Argentine punk institution Los Violadores, on the other hand, are and always have been politically motivated in every way, pissing off dictatorships throughout the Southern Cone for the past twenty years. They were arrested along with the crowd at their first show in 1980 and later had to flee Chile in 1987, when the Pinochet regime got wind of their offense to good taste and gory government. Last month they played to adoring fans at the Argentine Passion Festival and presided over the "soft release" of their first CD to be distributed in the United States, Lo Mejor de Los Violadores. This "best of" compilation is among the first titles released in the United States by Gustavo Fernandez of DIY-godsend distributor DLN on his own label, Delanuca.

"Those guys have a lot of history," says Fernandez, who was a teenager evading military duty under the bloody regime when the punks first hit the scene. As singer Pil Trafa tells the tale, the rock bands already established in Argentina in the Seventies disguised themselves in symphonic arrangements and bloated virtuoso experiment to "disguise themselves from the dictatorship." In 1977 punk reared its ugly head when Violadores founder Hari B. took out an ad in a local zine after a trip to London: "I have to inform you that punk exists in Argentina because I'm here and I'm punk." The form may have been borrowed but the fury was homegrown. "We would never sing in English," points out guitarist Stuka, who currently lives in Miami. "That would be seen as a betrayal of our own rock scene."

Twenty years later, their history published in a lengthy tome and their hits archived in a compilation, Pil and Stuka still feel relevant. Stuka dips into TOK's dictionary to tell why: "The politicians are all maricones [fags]; all they want to do is steal." Pil agrees: "They're trapped between timidity and corruption." In the last presidential elections, the punks launched a campaign for themselves over the Internet. "We're not eligible because we refuse to vote," admits Pil (suffrage is mandatory).

"But we still got a couple thousand votes," giggles Stuka. Lo Mejor de los Violadores, already released in Argentina, makes available songs that were no longer available but still feel relevant to Argentine youth. "The youngest still feel the repression," he explains. "It's just now it's an economic repression. They understand the lyrics, adapt them, and find their own way to rebel. Unfortunately what we said then still applies."
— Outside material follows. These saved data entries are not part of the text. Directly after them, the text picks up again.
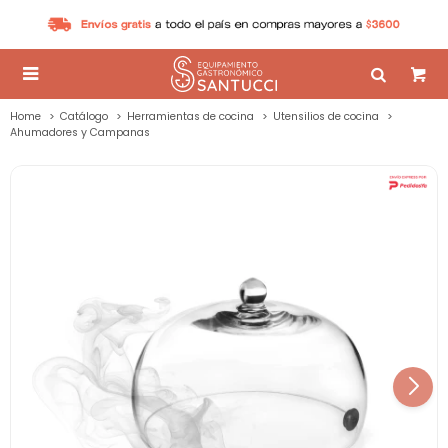

Home
Catálogo
Herramientas de cocina
Utensilios de cocina
Ahumadores y Campanas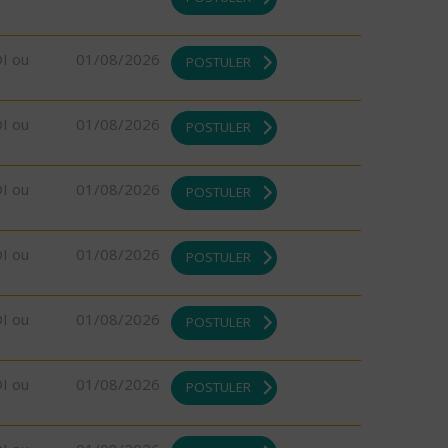
DI ou
01/08/2026
POSTULER
DI ou
01/08/2026
POSTULER
DI ou
01/08/2026
POSTULER
DI ou
01/08/2026
POSTULER
DI ou
01/08/2026
POSTULER
DI ou
01/08/2026
POSTULER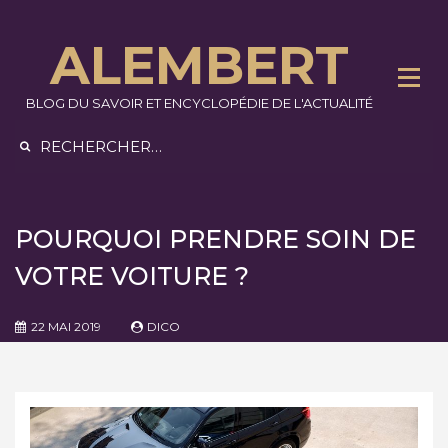
Skip
to
ALEMBERT
content
BLOG DU SAVOIR ET ENCYCLOPÉDIE DE L'ACTUALITÉ
Rechercher :
POURQUOI PRENDRE SOIN DE
VOTRE VOITURE ?
22 MAI 2019
DICO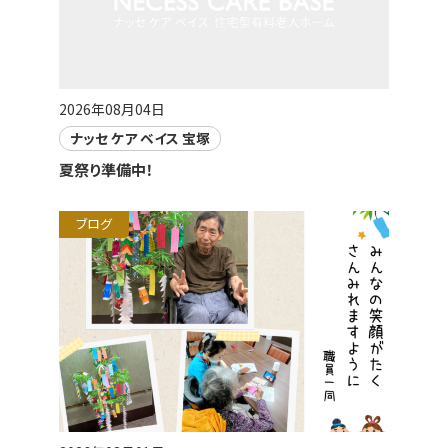
2026年08月04日
ナッセ ケア ベイス 宝塚
夏祭り準備中！
ブログ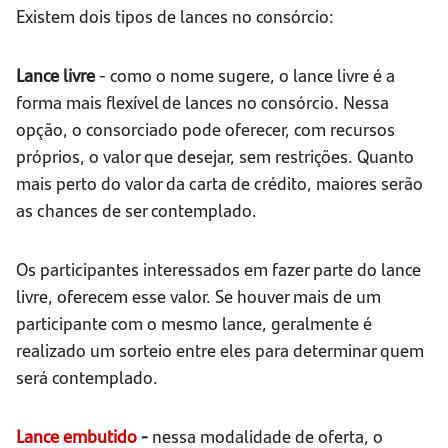
Existem dois tipos de lances no consórcio:
Lance livre
- como o nome sugere, o lance livre é a
forma mais flexível de lances no consórcio. Nessa
opção, o consorciado pode oferecer, com recursos
próprios, o valor que desejar, sem restrições. Quanto
mais perto do valor da carta de crédito, maiores serão
as chances de ser contemplado.
Os participantes interessados em fazer parte do lance
livre, oferecem esse valor. Se houver mais de um
participante com o mesmo lance, geralmente é
realizado um sorteio entre eles para determinar quem
será contemplado.
Lance embutido
-
nessa modalidade de oferta, o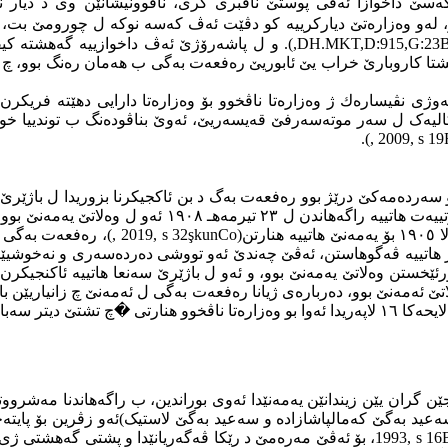
 کەسێ داخوازا ئەڤی پوستێ ناڤبری کری، ناڤوونیشانێن وی د دیار 
، لەو وەزارەتێ دیارکرییە کو دڤێت ئەڤ کەسە نوکە ل چورومێ بت، 
,DH.MKT,D:915,G:23
). و ل پاشەرۆژێ ئەڤ داخوازییه‌ گه‌هشته‌ ك
هێشتا کاروبارێ خراب یێ ئابوریێ رەفعەت بەگی ب هەمان رەنگ بوو، چ
ەگی هات ئه‌وژى نڤیساره‌ك ژ وەزارەتا ناڤخوو بۆ وەزارەتا دارایی دهێت
ەک ل سەر موتەسەرفێ قەیسەریێ، ئەوێ بناڤودەنگ ب توندییا خو، ت
).
, 2009, s 19
کا کەنگی ئەو هاتییە دوورئێخستن بو یەمەنێ، بەلێ ل دەمێ
, 2019, s 32
şkun
Co
 دیتر هاتییە ڤەگوهاستن، ئەڤێ چەندێ ئەو تووشی دەردەسەری و نەخوشیێ
رئێخستن وەلاتێ یەمەنێ بوو، و ئەو ل باژێرێ سەنعا هاتییە ئاکنجیکرن
ئەو ل وەلاتێ ئەمەنێ بوو، دەربارەی ژیانا رەفعەت بەگی ل ئەمەنێ چ زانیار
ڤخوو هنارتی
�
چ تشتێ دیتر سه‌با
ەلا بەگ، سەعید بەگێ کەمالپاشازادە و سەعید بەگێ لاستیک)ئەو زڤرین بۆ
1993, s 16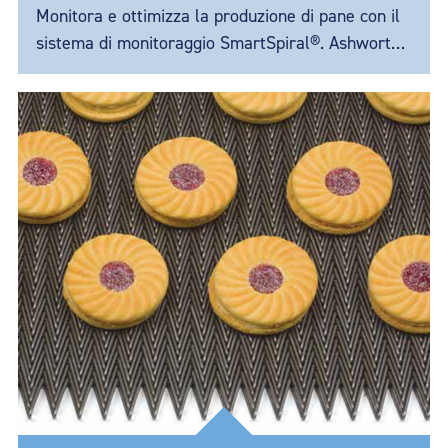
Monitora e ottimizza la produzione di pane con il
sistema di monitoraggio SmartSpiral®. Ashworth
collabora con BAKERpedia per rispondere alle tue
domande.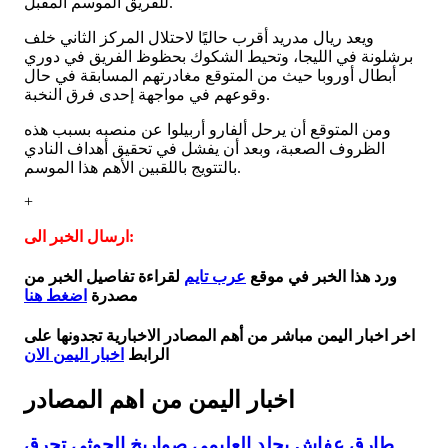
للفريق الموسم المقبل.
ويعد ريال مدريد أقرب حاليًا لاحتلال المركز الثاني خلف
برشلونة في الليجا، وتحيط الشكوك بحظوظ الفريق في دوري
أبطال أوروبا حيث من المتوقع مغادرتهم المسابقة في حال
وقوعهم في مواجهة إحدى فرق النخبة.
ومن المتوقع أن يرحل ألفارو أربيلوا عن منصبه بسبب هذه
الظروف الصعبة، وبعد أن يفشل في تحقيق أهداف النادي
بالتتويج باللقبين الأهم هذا الموسم.
+
ارسال الخبر الى:
ورد هذا الخبر في موقع
عرب تايم
لقراءة تفاصيل الخبر من
مصدرة
اضغط هنا
اخر اخبار اليمن مباشر من أهم المصادر الاخبارية تجدونها على
الرابط
اخبار اليمن الان
اخبار اليمن من اهم المصادر
طارق عفاش يجلد العليمي صواريخ الحوثي تحرق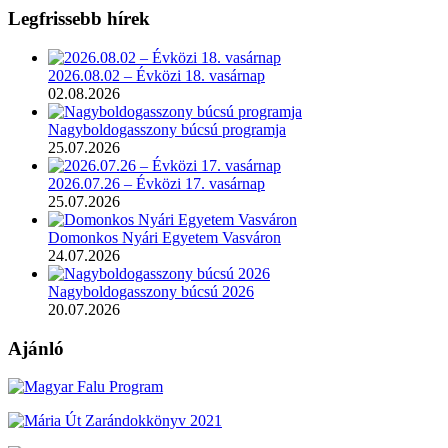
Legfrissebb hírek
2026.08.02 – Évközi 18. vasárnap
02.08.2026
Nagyboldogasszony búcsú programja
25.07.2026
2026.07.26 – Évközi 17. vasárnap
25.07.2026
Domonkos Nyári Egyetem Vasváron
24.07.2026
Nagyboldogasszony búcsú 2026
20.07.2026
Ajánló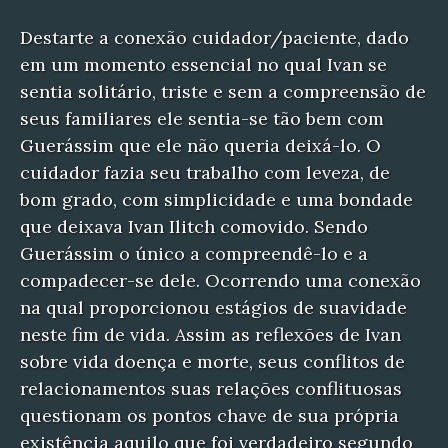
Destarte a conexão cuidador/paciente, dado
em um momento essencial no qual Ivan se
sentia solitário, triste e sem a compreensão de
seus familiares ele sentia-se tão bem com
Guerássim que ele não queria deixá-lo. O
cuidador fazia seu trabalho com leveza, de
bom grado, com simplicidade e uma bondade
que deixava Ivan Ilitch comovido. Sendo
Guerássim o único a compreendê-lo e a
compadecer-se dele. Ocorrendo uma conexão
na qual proporcionou estágios de suavidade
neste fim de vida. Assim as reflexões de Ivan
sobre vida doença e morte, seus conflitos de
relacionamentos suas relações conflituosas
questionam os pontos chave de sua própria
existência aquilo que foi verdadeiro segundo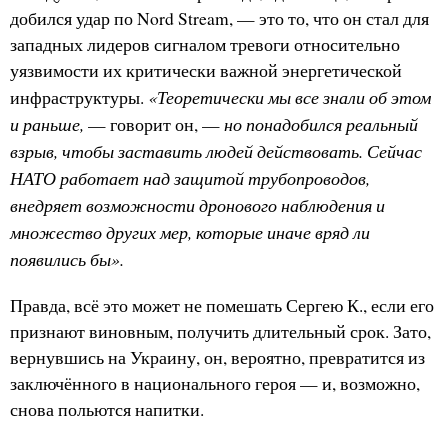
добился удар по Nord Stream, — это то, что он стал для
западных лидеров сигналом тревоги относительно
уязвимости их критически важной энергетической
«Теоретически мы все знали об этом
инфраструктуры.
и раньше,
но понадобился реальный
— говорит он, —
взрыв, чтобы заставить людей действовать. Сейчас
НАТО работает над защитой трубопроводов,
внедряет возможности дронового наблюдения и
множество других мер, которые иначе вряд ли
появились бы».
Правда, всё это может не помешать Сергею К., если его
признают виновным, получить длительный срок. Зато,
вернувшись на Украину, он, вероятно, превратится из
заключённого в национального героя — и, возможно,
снова польются напитки.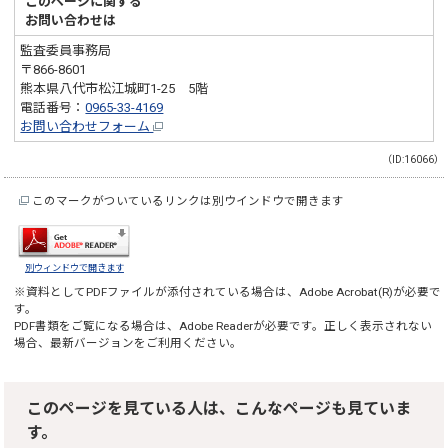
このページに関する
お問い合わせは
監査委員事務局
〒866-8601
熊本県八代市松江城町1-25 5階
電話番号：
0965-33-4169
お問い合わせフォーム
（ID:16066）
このマークがついているリンクは別ウインドウで開きます
別ウィンドウで開きます
※資料としてPDFファイルが添付されている場合は、
Adobe Acrobat(R)
が必要で
す。
PDF書類をご覧になる場合は、
Adobe Reader
が必要です。正しく表示されない
場合、最新バージョンをご利用ください。
このページを見ている人は、こんなページも見ていま
す。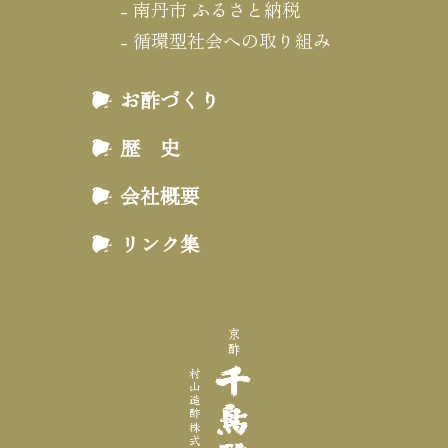
南丹市 ふるさと納税
循環型社会への取り組み
お酢づくり
歴 史
会社概要
リンク集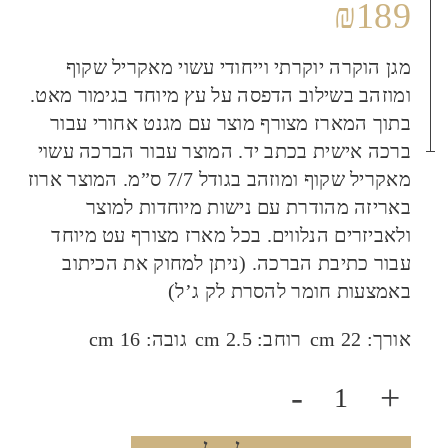
₪
189
מגן הוקרה יוקרתי וייחודי עשוי מאקריל שקוף
ומוזהב בשילוב הדפסה על עץ מיוחד בגימור מאט.
בתוך המארז מצורף מוצר עם מגנט אחורי עבור
ברכה אישית בכתב יד. המוצר עבור הברכה עשוי
מאקריל שקוף ומוזהב בגודל 7/7 ס”מ. המוצר ארוז
באריזה מהודרת עם נישות מיוחדות למוצר
ולאביזרים הנלווים. בכל מארז מצורף עט מיוחד
עבור כתיבת הברכה. (ניתן למחוק את הכיתוב
באמצעות חומר להסרת לק ג’ל)
אורך:
22 cm
רוחב:
2.5 cm
גובה:
16 cm
-
+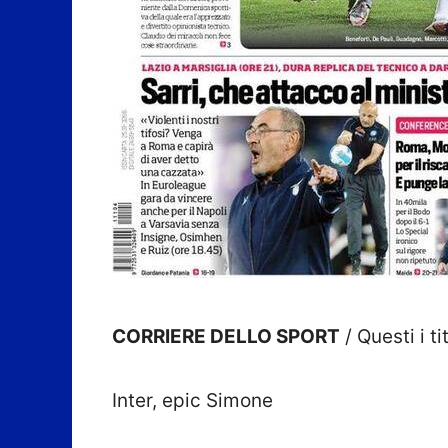
CORRIERE DELLO SPORT
/ Questi i t
Inter, epic Simone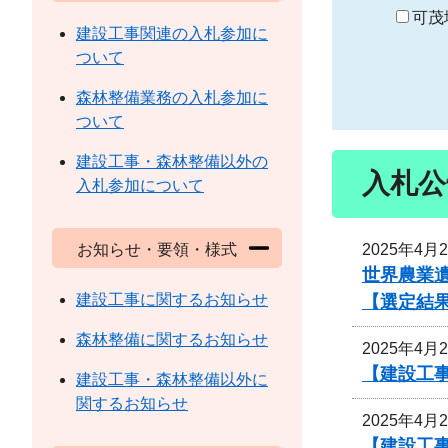
り
可茂
建設工事関連の入札参加に
ついて
森林整備業務の入札参加に
ついて
建設工事・森林整備以外の
入札公
入札参加について
2025年4月
お知らせ・要領・様式
世界農業
建設工事に関するお知らせ
【選定結
森林整備に関するお知らせ
2025年4月
【建設工
建設工事・森林整備以外に
関するお知らせ
2025年4月
【建設工事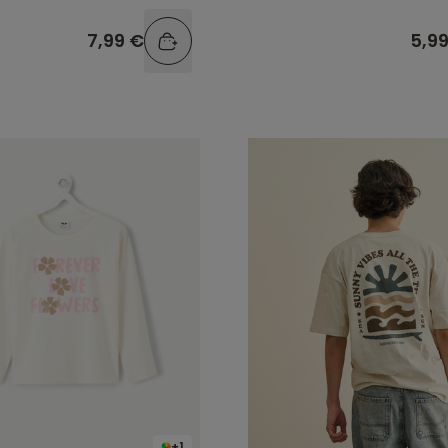
7,99 €
5,9
+1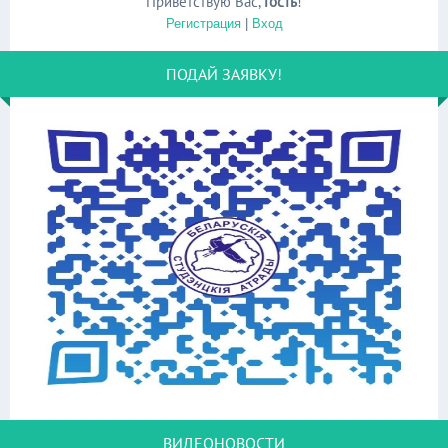
Приветствую Вас
,
Гость
!
Регистрация
|
Вход
ПОДАЙ ЗАЯВКУ!
ВИДЕОНОВОСТИ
And still applies throughout South America, as Los Violadores' popularity in Peru proves. "Peru was one of the first places we were accepted outside Argentina," observes Pil, who spends much of his time in that nation with his Peruvian wife. "When we first started touring there, we were practically the only band with rock roots," recalls Stuka. The Peruvian scene has changed a great deal since then, as Andean rock darlings Libido will show when they return to Miami after a year's absence to play a benefit at La Covacha for the International Rescue Committee, an organization dedicated to helping resettle refugees across the world, from Bosnia and Burma to Colombia and Rwanda.

As the name suggests, Libido aspires to rock stardom without irony or reservations. "We try to play the music that we like," says drummer Jeffry Fischman by phone from Lima. Apparently they like jangly retro guitars, heavy tom, teasing cymbals, rumbling bass lines, and lyrics lightly touched with angst. "There's no fusion; it's pure rock in the style of Heroes del Silencio or Soda Stereo." Rock fans in the United States will be able to judge for themselves now that Libido's first release is being distributed by DLN. (Who isn't DLN distributing?) Hembra, the followup wildly popular in Peru, is still only available as an import, so catch the group while you can at La Covacha.